Preservation / Clarence’s Martin/Metz barn
Structure with a story
Gables and a projecting forebay are among the barn’s signature elements.
Photos by kc kratt
Partially hidden at the end of the lengthy driveway located at 9270 Clarence Center Road in the Town of Clarence is a rare example of a Pennsylvania “Deutsch” forebay bank barn dating to the early 1800s. This is one of many significant historic buildings in Clarence.
The Town of Clarence was formally organized in 1808, but was settled in the late 1700s. Asa Ransom and Asa Harris were among the more well-known early settlers. The original town boundaries included the current city of Buffalo, which did not become a separate village until 1810. When Buffalo was burned in the War of 1812, many Buffalo residents fled to Harris Hill, in the western portion of the town, while rebuilding. Settlement continued throughout the nineteenth century, primarily along the Buffalo Road, which is the current Route 5/Main Street. The areas north of Main Street remained largely rural well into the twentieth century, and, according to the Reconnaissance Level Survey of Barns and Agricultural Structures conducted in 2014, Clarence still has more than one hundred extant barns.

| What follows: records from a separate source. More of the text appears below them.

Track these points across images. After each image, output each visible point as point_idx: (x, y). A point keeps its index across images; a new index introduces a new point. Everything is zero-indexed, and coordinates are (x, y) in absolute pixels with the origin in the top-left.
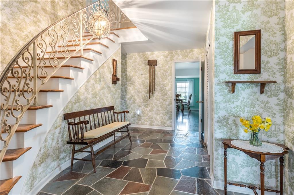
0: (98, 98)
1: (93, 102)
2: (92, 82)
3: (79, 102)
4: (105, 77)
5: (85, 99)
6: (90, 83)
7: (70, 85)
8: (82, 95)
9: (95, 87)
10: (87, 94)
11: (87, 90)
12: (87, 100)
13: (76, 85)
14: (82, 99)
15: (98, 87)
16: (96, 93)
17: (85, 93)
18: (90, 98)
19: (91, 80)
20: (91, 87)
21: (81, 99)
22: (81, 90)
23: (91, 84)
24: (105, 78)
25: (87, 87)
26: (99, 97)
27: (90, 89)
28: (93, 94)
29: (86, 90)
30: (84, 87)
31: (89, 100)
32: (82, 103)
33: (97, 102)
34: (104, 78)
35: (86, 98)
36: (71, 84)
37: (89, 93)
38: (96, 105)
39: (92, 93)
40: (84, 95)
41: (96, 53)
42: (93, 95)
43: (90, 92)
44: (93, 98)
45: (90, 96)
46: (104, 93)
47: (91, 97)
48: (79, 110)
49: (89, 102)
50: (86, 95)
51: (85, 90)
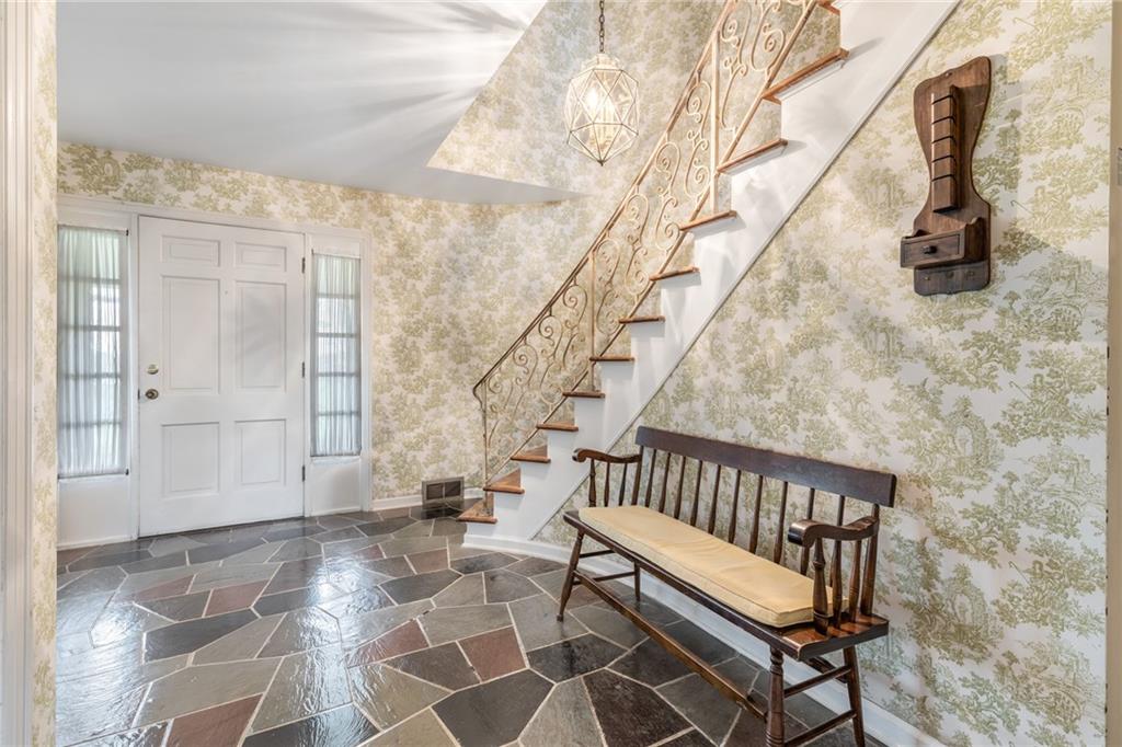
0: (780, 397)
1: (748, 412)
2: (741, 312)
3: (689, 399)
4: (833, 263)
5: (709, 389)
6: (730, 322)
7: (661, 339)
8: (697, 374)
9: (761, 337)
10: (719, 370)
11: (716, 352)
12: (717, 395)
13: (678, 338)
14: (701, 390)
15: (776, 336)
16: (762, 365)
17: (712, 366)
18: (733, 389)
19: (738, 306)
20: (735, 340)
21: (696, 389)
22: (695, 355)
23: (735, 324)
24: (831, 270)
25: (717, 342)
26: (784, 391)
27: (733, 348)
28: (748, 373)
29: (712, 354)
30: (708, 343)
31: (727, 398)
32: (699, 405)
33: (772, 417)
34: (820, 273)
35: (714, 385)
36: (663, 336)
37: (728, 365)
38: (766, 432)
39: (743, 365)
40: (706, 375)
41: (756, 164)
42: (748, 375)
43: (733, 363)
44: (747, 390)
45: (733, 380)
46: (822, 367)
47: (736, 387)
48: (689, 431)
49: (726, 406)
50: (713, 374)
51: (708, 354)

What makes this barn special is that most extant Western New York barns of that era are English threshing barns, commonly referred to as English three-bay-barns. Yet, in the Town of Clarence, this and a handful of other barns were built by Germans, whose barns have several features differentiating them from English barns. Although both barn styles have gable roofs, predating the more familiar, brightly painted gambrel roof; vertical, unpainted siding; and wagon entrance doors on the sides, the Germans approached hay and animal storage differently, so that the side entrance on a German barn is usually up an earthen ramp to the second story. Here, they stored hay and other grain. The farm animals were housed on the first floor, accessed by a separate entrance. Often, the second story projected over the first in what is known as a forebay, which provided shade to the livestock below.
It is important to note that although these barns are often called “Dutch” barns, they are not. True Dutch barns dotted the Hudson and Mohawk valleys in the late seventeenth and early eighteenth centuries and did not extend west of the Herkimer/Utica area. They were virtually square, not rectangular, had horizontal not vertical plank siding, and steeply pitched roofs with doors in the gable ends.
The Abraham Martin family, part of a wave of German Mennonite settlers who moved from Pennsylvania into Western New York in the early 1800s, constructed this barn circa 1829. As is typical of this era, it is a timber-frame barn, meaning that the structure is built from hand-hewn beams and joints made with notches, wooden pegs, and other wood parts. At approximately forty-by-sixty feet, it is significantly larger than the thirty-by-forty-foot English barns. The primary elements of the “Deutsch” barn style reflected in the Martin barn include unpainted vertical siding, second-story entrance doors from the west side bank, ramp bank, gable ends, and the east elevation projecting forebay. The barn’s stone foundation is visible beneath the forebay. Although displaying common characteristics, this barn also has unique decorative features: specifically, two east-facing gable dormers on the east roof edge.
This rare vestige of our area’s rich rural heritage has been owned by the Metz family for more than thirty years. Although not open to the public, the barn is occasionally featured in rural barn tours. When the New York State Barn Coalition held its annual conference in Amherst in 2001, this barn was the last stop on a day-long barn tour. Visitors toured the interior and enjoyed viewing the many names of former owners carved into the woodwork. The barn and approximately fourteen acres surrounding it have been separated from the rest of the parcel and, in 2015, were placed into a family trust, which will continue to preserve their place in Clarence’s unique agricultural history.